Rather than continuing to shop around for a refinancing, Mr. Davis has decided to cash in some of his investments and pay off the mortgage.
People with complicated financial situations can still find some willing lenders, but "it takes more persistence than most people want to put forth," said Brian Berg, a loan officer at Priority Financial Network, a Calabasas, Calif., mortgage firm.
Recently, Mr. Berg arranged a refinancing for a borrower with a very high credit score and lots of home equity and debt payments totaling just 19% of pretax income. But Mr. Berg said the lender was worried about a credit report showing a $14 missed payment to a credit-card company in 2001. The lender insisted on proof the money had been paid, which Mr. Berg said was impossible to get.
"Who cares?" he said. "It's nine years ago, and it's $14." He appeased the lender by having the borrower write a $14 check, though no one knew where to send it.
Pete Ogilvie, a mortgage broker in Santa Cruz, Calif., hasn't found a bank that will refinance a $250,000 loan on a $1 million property for a borrower with more than $200,000 a year in income and a high credit score. Banks balked because the borrower, a technology executive, was out of work for nearly a year starting in 2008. "We're going to see that for an awful lot of people whose business disappeared unless the banks learn some flexibility," said Mr. Ogilvie.
Fannie put into effect a "loan-quality initiative" that requires more borrower information to ensure that Fannie ends up buying the same loan that it originally agreed to purchase. The effort has led lenders to pull a second credit report before a loan closes, and brokers say consumers should be very careful not to run up credit-card bills before closing on a mortgage.
"If there are inquiries on your report that you're shopping for a car, that's something that has to be answered for," said Dan Green, a Cincinnati broker. "It can delay a closing and, in some cases, it'll kill a closing."

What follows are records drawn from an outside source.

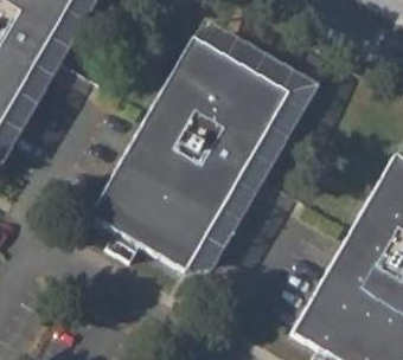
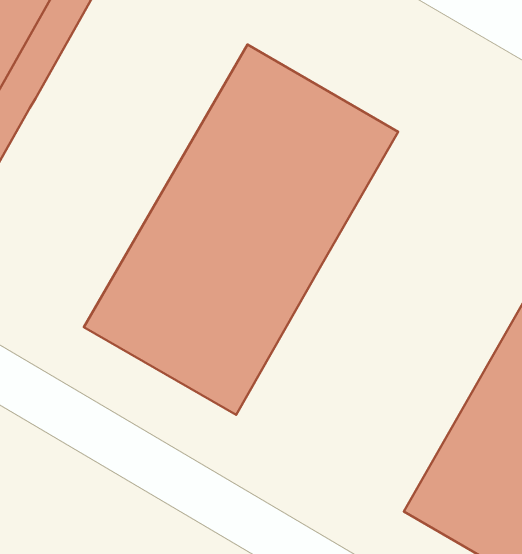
building: [186,15,320,281] -> none

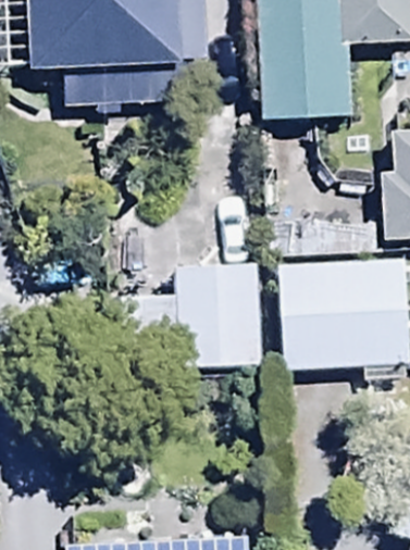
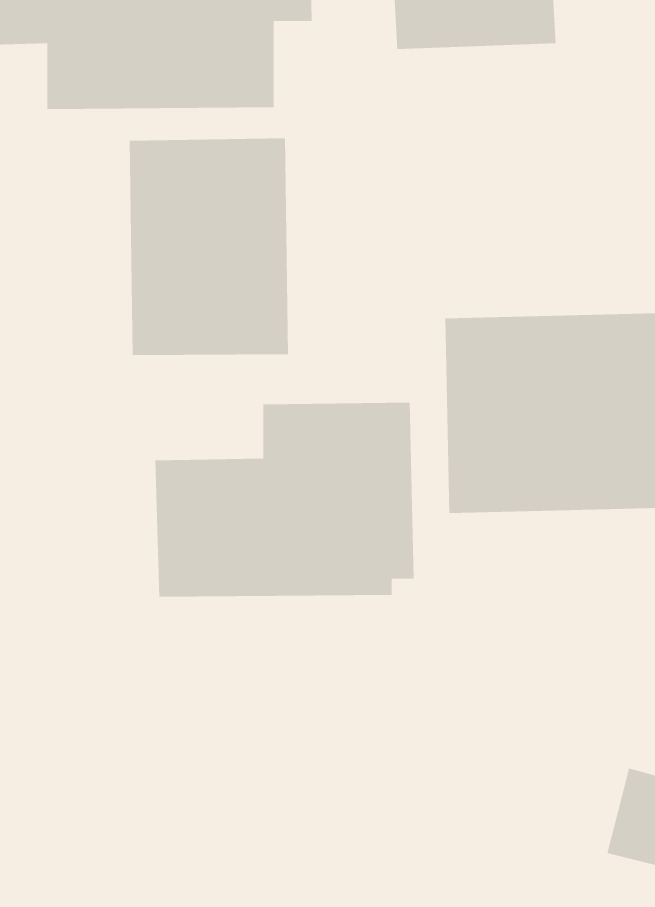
building: none -> [129,137,289,356]

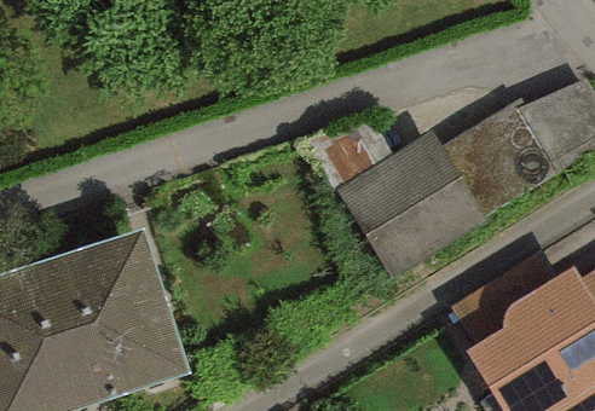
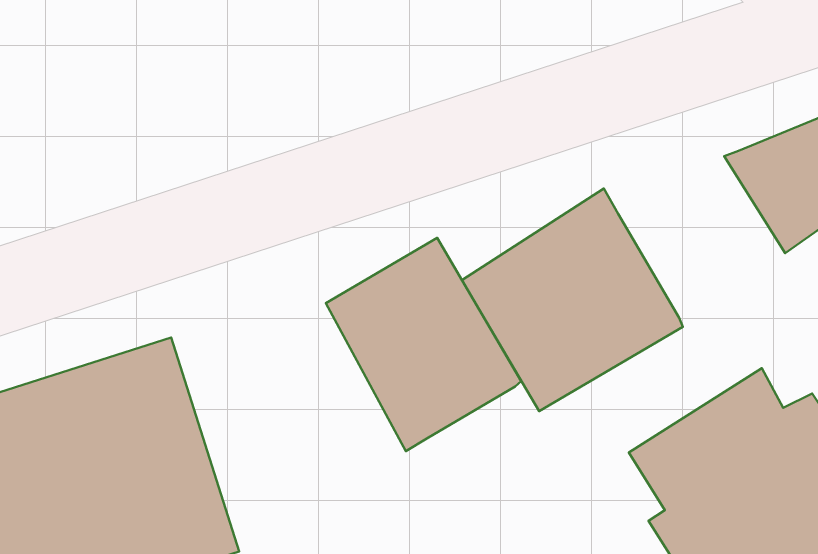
building: [444,98,556,215] -> none
building: none -> [326,238,521,451]

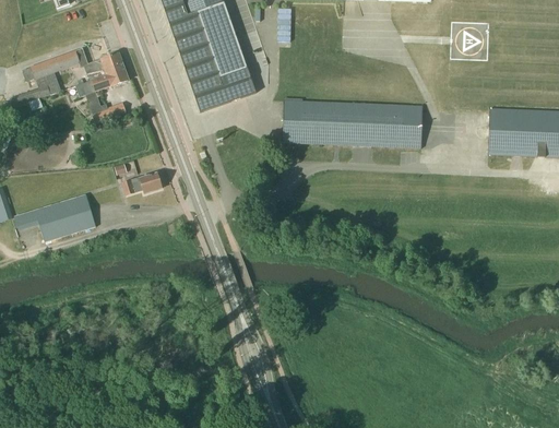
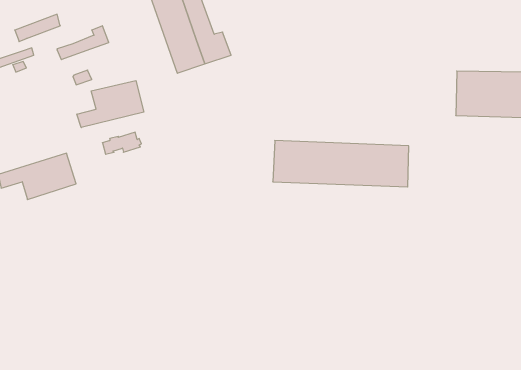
building: [86,51,122,80] -> none
building: [281,99,421,147] -> [273,141,409,187]
building: none -> [77,81,144,128]

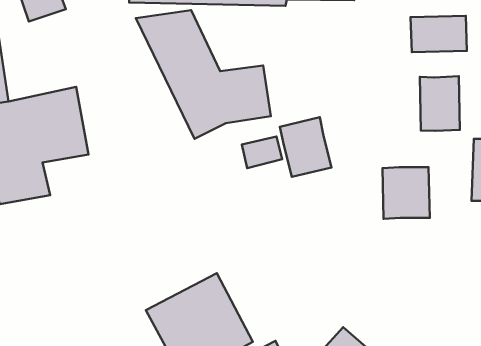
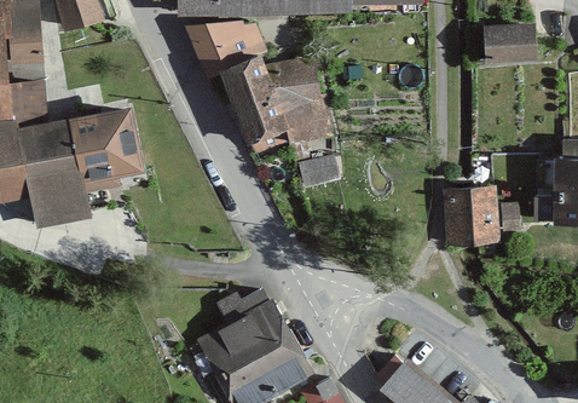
building: [420,76,460,131] -> none
building: [280,117,332,177] -> none

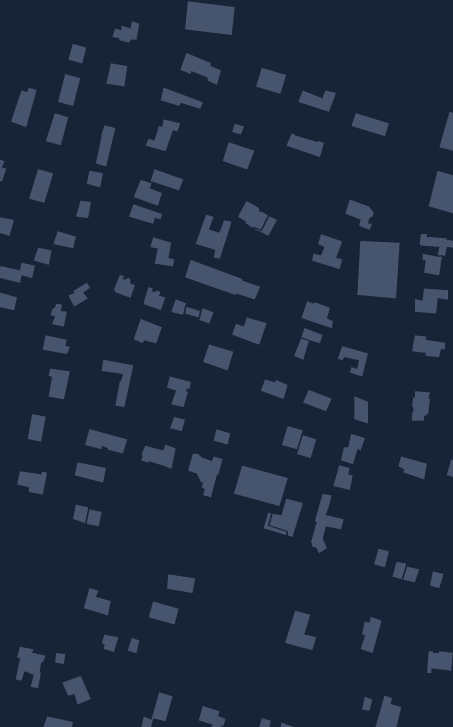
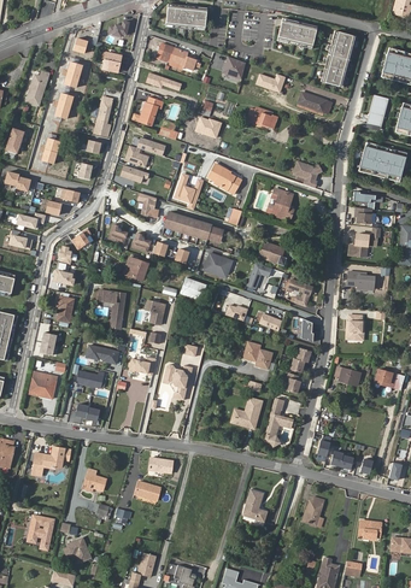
building: none -> [277,18,317,49]
building: none -> [321,31,357,88]
building: [357,240,400,299] -> none
building: [233,465,288,507] -> none
building: none -> [31,448,71,480]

WEITZ- Long term, this is a good thing that lenders are tightening standards. I would love to see 20% required down payment again. The real story here is the big picture that must be looked at...if banks were confident prices were going to start rising, I would imagine that they would be more inclined to issue loans as that is obviously how they make their profits. In my opinion, the lending standards issued by banks shows that they are uncertain as to where prices are headed.